TASK: Return exactly the lines of the records below, starting at the line that contains "right front paw: (100, 498)" and ending at the line that contains "left knee: (287, 239)", with both of those lines kept.

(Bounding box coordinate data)
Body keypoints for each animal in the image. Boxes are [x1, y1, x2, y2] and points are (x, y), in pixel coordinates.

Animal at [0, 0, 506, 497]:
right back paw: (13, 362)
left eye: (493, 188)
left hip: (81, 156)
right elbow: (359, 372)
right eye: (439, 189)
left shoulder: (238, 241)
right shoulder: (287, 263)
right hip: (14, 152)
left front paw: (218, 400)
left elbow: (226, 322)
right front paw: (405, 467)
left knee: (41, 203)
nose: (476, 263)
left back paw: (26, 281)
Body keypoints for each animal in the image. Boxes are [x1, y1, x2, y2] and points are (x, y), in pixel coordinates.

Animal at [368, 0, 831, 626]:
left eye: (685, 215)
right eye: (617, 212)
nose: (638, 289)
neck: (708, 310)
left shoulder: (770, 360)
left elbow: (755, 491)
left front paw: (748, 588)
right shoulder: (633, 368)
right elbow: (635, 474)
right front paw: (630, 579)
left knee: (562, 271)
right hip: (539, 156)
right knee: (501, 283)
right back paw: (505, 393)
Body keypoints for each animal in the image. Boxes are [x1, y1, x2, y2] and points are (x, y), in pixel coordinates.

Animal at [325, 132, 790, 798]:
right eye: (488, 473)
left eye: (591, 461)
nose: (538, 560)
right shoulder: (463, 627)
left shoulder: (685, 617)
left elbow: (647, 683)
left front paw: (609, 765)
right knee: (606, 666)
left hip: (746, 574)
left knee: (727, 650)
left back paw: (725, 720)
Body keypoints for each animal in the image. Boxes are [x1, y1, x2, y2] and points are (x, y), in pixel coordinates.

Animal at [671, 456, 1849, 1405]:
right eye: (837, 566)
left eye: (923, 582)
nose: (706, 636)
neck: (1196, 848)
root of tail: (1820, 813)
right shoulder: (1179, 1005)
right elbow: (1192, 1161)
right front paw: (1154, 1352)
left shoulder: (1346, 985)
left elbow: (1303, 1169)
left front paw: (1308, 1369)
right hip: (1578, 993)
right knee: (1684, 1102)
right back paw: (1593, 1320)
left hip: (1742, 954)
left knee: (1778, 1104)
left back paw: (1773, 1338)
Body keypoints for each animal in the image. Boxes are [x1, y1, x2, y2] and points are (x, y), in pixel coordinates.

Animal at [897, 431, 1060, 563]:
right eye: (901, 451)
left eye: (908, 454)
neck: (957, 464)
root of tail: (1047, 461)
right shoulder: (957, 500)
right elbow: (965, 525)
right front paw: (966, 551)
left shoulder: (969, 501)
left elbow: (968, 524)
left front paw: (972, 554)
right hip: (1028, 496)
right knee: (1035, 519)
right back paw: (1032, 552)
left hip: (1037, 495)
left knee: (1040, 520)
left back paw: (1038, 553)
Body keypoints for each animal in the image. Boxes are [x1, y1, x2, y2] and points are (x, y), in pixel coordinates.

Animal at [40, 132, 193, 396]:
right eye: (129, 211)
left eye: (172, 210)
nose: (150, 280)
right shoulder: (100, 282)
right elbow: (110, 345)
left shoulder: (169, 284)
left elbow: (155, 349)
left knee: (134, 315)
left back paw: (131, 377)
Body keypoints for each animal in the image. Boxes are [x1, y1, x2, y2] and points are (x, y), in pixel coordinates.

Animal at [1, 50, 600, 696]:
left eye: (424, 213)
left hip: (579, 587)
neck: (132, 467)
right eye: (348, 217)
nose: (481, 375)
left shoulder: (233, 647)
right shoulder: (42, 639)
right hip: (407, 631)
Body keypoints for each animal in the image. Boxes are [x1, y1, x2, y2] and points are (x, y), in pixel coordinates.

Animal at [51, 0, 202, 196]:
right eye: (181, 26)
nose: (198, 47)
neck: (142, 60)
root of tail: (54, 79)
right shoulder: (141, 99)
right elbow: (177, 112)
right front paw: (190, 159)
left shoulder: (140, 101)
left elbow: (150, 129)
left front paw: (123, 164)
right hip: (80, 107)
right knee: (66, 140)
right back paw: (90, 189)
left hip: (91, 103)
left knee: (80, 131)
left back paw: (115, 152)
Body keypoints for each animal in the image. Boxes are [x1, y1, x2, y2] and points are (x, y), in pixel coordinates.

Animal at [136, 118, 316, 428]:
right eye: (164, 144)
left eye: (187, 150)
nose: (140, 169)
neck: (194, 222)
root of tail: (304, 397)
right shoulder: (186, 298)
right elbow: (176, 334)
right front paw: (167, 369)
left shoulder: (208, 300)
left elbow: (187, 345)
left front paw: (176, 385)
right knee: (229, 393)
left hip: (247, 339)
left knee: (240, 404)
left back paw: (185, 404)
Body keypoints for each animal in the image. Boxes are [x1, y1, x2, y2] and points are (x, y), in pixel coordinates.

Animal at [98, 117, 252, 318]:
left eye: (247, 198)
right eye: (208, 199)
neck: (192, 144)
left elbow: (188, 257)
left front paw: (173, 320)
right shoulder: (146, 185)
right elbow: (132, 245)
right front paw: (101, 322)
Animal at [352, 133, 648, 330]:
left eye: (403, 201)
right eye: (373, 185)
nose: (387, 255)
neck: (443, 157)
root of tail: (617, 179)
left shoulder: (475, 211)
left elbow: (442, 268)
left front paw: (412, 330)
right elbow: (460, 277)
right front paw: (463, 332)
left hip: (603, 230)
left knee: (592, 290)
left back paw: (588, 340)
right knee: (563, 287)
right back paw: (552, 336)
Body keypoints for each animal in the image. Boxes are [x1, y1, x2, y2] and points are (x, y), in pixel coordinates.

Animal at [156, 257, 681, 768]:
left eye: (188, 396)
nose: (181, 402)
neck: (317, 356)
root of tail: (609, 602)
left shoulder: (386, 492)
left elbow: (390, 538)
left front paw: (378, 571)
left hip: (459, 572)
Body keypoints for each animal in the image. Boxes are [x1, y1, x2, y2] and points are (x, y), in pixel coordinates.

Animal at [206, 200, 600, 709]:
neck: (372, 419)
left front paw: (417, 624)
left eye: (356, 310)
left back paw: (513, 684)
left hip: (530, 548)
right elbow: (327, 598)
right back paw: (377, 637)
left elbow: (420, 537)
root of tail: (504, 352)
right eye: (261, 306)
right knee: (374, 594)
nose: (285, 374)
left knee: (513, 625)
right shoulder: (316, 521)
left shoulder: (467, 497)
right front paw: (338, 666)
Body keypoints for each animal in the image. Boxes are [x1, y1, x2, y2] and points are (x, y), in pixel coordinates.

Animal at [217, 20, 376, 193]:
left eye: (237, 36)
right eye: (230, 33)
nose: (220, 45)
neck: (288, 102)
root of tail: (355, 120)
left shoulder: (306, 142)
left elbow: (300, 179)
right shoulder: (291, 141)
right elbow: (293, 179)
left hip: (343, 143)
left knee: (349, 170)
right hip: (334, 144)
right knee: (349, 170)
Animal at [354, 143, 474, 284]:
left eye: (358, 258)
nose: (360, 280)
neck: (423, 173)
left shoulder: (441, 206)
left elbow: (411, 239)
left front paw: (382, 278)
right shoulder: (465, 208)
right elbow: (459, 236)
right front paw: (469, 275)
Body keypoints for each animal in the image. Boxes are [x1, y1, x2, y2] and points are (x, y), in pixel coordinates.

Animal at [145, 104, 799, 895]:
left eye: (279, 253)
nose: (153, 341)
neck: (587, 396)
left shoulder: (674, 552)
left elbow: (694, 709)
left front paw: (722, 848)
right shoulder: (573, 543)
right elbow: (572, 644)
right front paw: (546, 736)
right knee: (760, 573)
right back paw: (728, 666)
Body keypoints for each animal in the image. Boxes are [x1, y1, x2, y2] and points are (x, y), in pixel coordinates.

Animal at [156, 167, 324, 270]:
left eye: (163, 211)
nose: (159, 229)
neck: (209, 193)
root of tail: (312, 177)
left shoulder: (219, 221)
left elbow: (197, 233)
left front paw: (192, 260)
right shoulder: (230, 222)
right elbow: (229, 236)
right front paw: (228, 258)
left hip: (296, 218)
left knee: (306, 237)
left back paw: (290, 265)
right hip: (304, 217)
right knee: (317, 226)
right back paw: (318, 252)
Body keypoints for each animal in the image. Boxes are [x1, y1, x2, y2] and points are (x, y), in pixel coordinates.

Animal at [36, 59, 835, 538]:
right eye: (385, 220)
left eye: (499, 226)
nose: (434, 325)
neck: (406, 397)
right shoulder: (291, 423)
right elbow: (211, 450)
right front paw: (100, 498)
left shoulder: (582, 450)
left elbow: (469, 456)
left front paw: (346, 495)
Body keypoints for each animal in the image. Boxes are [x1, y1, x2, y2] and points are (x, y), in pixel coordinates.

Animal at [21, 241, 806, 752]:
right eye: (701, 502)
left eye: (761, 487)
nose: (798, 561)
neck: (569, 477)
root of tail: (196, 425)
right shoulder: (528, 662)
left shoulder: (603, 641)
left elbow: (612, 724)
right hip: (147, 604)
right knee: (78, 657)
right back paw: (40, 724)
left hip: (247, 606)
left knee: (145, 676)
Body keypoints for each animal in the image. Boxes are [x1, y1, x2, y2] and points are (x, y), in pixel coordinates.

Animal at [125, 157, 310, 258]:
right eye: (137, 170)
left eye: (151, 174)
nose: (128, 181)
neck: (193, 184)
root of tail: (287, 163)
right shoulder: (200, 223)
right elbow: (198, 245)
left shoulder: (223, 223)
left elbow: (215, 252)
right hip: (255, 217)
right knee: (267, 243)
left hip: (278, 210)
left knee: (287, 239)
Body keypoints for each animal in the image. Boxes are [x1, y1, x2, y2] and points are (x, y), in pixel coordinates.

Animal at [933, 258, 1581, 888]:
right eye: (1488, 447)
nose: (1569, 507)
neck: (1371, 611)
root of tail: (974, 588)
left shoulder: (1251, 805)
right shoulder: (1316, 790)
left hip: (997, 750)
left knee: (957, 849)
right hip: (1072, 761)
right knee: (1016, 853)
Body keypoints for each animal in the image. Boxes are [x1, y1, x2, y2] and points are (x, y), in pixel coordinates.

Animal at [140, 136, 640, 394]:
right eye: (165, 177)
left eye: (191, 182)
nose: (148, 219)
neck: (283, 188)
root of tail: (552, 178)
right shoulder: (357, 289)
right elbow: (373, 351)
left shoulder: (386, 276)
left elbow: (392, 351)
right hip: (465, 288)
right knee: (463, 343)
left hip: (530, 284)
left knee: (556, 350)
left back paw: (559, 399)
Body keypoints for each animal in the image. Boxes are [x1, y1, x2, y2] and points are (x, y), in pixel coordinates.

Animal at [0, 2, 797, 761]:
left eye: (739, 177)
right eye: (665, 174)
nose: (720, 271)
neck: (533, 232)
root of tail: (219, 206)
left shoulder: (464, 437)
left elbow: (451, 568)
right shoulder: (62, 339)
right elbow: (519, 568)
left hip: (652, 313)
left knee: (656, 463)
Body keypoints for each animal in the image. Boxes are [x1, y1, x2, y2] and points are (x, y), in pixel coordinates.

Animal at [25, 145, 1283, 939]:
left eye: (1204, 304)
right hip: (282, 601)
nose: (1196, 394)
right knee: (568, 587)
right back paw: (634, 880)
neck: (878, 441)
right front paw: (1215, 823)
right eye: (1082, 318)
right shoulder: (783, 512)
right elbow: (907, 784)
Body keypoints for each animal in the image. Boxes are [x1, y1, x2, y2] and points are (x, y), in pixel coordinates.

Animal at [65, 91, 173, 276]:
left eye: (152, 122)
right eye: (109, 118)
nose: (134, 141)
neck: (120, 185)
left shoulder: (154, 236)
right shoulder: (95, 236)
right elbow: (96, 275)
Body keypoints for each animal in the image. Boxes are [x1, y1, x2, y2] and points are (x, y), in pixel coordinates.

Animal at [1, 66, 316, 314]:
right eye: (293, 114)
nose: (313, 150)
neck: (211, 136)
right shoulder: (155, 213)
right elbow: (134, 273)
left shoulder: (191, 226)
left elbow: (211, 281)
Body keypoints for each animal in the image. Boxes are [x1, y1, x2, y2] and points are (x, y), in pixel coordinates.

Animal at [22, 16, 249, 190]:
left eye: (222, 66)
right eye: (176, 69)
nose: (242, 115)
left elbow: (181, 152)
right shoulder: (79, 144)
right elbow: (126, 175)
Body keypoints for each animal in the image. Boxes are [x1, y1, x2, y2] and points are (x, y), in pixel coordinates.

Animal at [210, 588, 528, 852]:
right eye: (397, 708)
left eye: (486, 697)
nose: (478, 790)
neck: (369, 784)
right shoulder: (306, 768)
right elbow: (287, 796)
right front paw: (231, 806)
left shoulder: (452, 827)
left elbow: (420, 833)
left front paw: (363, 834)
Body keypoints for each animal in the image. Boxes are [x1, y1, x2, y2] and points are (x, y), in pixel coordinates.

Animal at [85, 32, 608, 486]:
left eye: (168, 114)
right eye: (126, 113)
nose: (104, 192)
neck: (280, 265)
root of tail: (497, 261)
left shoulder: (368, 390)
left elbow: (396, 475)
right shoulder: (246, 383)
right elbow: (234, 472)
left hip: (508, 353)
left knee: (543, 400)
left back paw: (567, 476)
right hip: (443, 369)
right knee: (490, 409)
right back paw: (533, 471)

ANSWER BELOW:
right front paw: (100, 498)
left shoulder: (582, 450)
left elbow: (469, 456)
left front paw: (346, 495)
Body keypoints for each animal in the image. Boxes are [x1, y1, x2, y2] and points are (x, y), in pixel coordinates.

Animal at [21, 241, 806, 752]:
right eye: (701, 502)
left eye: (761, 487)
nose: (798, 561)
neck: (569, 477)
root of tail: (196, 425)
right shoulder: (528, 662)
left shoulder: (603, 641)
left elbow: (612, 724)
right hip: (147, 604)
right knee: (78, 657)
right back paw: (40, 724)
left hip: (247, 606)
left knee: (145, 676)
Body keypoints for each animal in the image. Boxes are [x1, y1, x2, y2] and points are (x, y), in pixel coordinates.

Animal at [125, 157, 310, 258]:
right eye: (137, 170)
left eye: (151, 174)
nose: (128, 181)
neck: (193, 184)
root of tail: (287, 163)
right shoulder: (200, 223)
right elbow: (198, 245)
left shoulder: (223, 223)
left elbow: (215, 252)
right hip: (255, 217)
right knee: (267, 243)
left hip: (278, 210)
left knee: (287, 239)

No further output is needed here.